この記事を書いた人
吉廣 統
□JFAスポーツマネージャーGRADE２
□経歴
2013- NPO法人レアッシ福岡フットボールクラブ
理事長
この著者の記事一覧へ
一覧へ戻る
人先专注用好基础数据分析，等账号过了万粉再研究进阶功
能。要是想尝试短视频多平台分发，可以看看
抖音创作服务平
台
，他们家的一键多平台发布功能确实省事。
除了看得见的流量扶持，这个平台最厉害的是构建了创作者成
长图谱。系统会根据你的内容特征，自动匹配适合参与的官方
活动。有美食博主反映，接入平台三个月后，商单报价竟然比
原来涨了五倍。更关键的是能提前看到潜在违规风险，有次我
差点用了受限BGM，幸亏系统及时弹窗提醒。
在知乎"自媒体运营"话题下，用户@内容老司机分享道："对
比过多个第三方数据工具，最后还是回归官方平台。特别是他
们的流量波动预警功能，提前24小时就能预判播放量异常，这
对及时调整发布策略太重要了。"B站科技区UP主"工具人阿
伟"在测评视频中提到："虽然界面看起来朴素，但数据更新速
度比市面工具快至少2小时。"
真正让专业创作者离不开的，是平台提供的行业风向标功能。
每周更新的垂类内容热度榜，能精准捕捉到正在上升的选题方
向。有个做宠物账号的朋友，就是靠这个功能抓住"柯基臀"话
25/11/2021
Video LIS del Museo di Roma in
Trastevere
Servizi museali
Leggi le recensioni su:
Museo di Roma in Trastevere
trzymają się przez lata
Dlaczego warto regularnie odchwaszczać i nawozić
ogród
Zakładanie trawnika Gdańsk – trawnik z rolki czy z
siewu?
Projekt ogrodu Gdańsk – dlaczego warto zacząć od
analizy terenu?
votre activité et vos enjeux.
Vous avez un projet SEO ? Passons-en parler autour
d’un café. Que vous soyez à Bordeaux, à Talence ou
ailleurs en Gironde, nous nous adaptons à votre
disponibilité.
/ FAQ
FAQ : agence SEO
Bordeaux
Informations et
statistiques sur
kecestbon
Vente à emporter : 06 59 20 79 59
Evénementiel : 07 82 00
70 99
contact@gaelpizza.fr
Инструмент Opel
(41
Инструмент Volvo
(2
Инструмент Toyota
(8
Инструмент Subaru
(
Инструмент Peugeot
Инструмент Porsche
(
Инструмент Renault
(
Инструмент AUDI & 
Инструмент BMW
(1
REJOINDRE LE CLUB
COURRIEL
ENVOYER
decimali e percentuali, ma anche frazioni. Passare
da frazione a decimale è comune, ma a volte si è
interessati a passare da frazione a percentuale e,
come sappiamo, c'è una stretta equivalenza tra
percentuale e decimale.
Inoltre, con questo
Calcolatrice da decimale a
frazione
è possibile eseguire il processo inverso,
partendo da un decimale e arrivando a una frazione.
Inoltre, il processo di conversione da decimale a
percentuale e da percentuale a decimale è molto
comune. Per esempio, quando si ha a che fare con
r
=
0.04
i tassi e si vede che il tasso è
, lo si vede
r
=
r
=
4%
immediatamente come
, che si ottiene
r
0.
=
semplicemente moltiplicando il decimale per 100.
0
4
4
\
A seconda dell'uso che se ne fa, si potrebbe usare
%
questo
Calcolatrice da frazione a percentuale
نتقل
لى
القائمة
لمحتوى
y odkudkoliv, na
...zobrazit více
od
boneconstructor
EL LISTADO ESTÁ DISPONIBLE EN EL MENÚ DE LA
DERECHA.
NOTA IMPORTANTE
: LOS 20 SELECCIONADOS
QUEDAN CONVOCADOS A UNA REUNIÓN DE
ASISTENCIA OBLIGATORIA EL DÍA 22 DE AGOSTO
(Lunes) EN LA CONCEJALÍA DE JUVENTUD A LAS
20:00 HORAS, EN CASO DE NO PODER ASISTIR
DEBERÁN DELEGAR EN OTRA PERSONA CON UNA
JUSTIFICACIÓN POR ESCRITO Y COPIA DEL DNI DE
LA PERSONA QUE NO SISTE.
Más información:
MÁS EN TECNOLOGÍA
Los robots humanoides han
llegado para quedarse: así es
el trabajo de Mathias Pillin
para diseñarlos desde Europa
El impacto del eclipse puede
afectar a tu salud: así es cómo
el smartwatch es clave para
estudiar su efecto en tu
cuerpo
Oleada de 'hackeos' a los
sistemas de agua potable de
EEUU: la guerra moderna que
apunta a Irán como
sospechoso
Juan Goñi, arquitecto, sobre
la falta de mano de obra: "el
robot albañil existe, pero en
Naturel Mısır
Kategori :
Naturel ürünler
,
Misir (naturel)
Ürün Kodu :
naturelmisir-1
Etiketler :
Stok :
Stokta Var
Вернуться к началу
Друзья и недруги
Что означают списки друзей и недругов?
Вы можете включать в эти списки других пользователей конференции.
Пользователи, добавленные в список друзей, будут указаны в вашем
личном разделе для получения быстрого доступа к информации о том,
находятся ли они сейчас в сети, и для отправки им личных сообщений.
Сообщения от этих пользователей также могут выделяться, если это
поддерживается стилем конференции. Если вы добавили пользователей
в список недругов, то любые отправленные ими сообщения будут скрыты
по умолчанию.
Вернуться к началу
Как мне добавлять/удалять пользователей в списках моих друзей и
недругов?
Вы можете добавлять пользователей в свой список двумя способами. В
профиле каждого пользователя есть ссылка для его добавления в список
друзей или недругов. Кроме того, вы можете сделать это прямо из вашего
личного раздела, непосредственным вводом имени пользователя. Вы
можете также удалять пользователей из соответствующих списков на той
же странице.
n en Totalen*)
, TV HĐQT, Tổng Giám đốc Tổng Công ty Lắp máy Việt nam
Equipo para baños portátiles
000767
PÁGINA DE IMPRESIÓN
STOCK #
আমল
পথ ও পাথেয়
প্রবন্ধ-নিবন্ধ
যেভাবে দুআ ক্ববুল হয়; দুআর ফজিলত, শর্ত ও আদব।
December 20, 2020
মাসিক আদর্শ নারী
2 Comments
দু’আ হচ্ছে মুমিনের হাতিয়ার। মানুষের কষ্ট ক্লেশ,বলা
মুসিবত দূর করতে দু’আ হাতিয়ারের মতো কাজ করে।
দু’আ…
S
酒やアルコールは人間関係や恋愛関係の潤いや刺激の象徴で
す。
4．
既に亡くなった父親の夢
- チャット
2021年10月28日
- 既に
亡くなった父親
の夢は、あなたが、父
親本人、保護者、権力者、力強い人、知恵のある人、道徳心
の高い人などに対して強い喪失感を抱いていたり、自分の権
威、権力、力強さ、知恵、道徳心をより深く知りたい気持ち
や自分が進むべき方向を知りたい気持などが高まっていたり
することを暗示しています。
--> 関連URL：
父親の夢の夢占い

*REQUEST*.
All that is wanted is the line with "robot albañil existe, pero en" and every later line in the entries, reproduced exactly.

*REPLY TO THE TASK*.
robot albañil existe, pero en
Naturel Mısır
Kategori :
Naturel ürünler
,
Misir (naturel)
Ürün Kodu :
naturelmisir-1
Etiketler :
Stok :
Stokta Var
Вернуться к началу
Друзья и недруги
Что означают списки друзей и недругов?
Вы можете включать в эти списки других пользователей конференции.
Пользователи, добавленные в список друзей, будут указаны в вашем
личном разделе для получения быстрого доступа к информации о том,
находятся ли они сейчас в сети, и для отправки им личных сообщений.
Сообщения от этих пользователей также могут выделяться, если это
поддерживается стилем конференции. Если вы добавили пользователей
в список недругов, то любые отправленные ими сообщения будут скрыты
по умолчанию.
Вернуться к началу
Как мне добавлять/удалять пользователей в списках моих друзей и
недругов?
Вы можете добавлять пользователей в свой список двумя способами. В
профиле каждого пользователя есть ссылка для его добавления в список
друзей или недругов. Кроме того, вы можете сделать это прямо из вашего
личного раздела, непосредственным вводом имени пользователя. Вы
можете также удалять пользователей из соответствующих списков на той
же странице.
n en Totalen*)
, TV HĐQT, Tổng Giám đốc Tổng Công ty Lắp máy Việt nam
Equipo para baños portátiles
000767
PÁGINA DE IMPRESIÓN
STOCK #
আমল
পথ ও পাথেয়
প্রবন্ধ-নিবন্ধ
যেভাবে দুআ ক্ববুল হয়; দুআর ফজিলত, শর্ত ও আদব।
December 20, 2020
মাসিক আদর্শ নারী
2 Comments
দু’আ হচ্ছে মুমিনের হাতিয়ার। মানুষের কষ্ট ক্লেশ,বলা
মুসিবত দূর করতে দু’আ হাতিয়ারের মতো কাজ করে।
দু’আ…
S
酒やアルコールは人間関係や恋愛関係の潤いや刺激の象徴で
す。
4．
既に亡くなった父親の夢
- チャット
2021年10月28日
- 既に
亡くなった父親
の夢は、あなたが、父
親本人、保護者、権力者、力強い人、知恵のある人、道徳心
の高い人などに対して強い喪失感を抱いていたり、自分の権
威、権力、力強さ、知恵、道徳心をより深く知りたい気持ち
や自分が進むべき方向を知りたい気持などが高まっていたり
することを暗示しています。
--> 関連URL：
父親の夢の夢占い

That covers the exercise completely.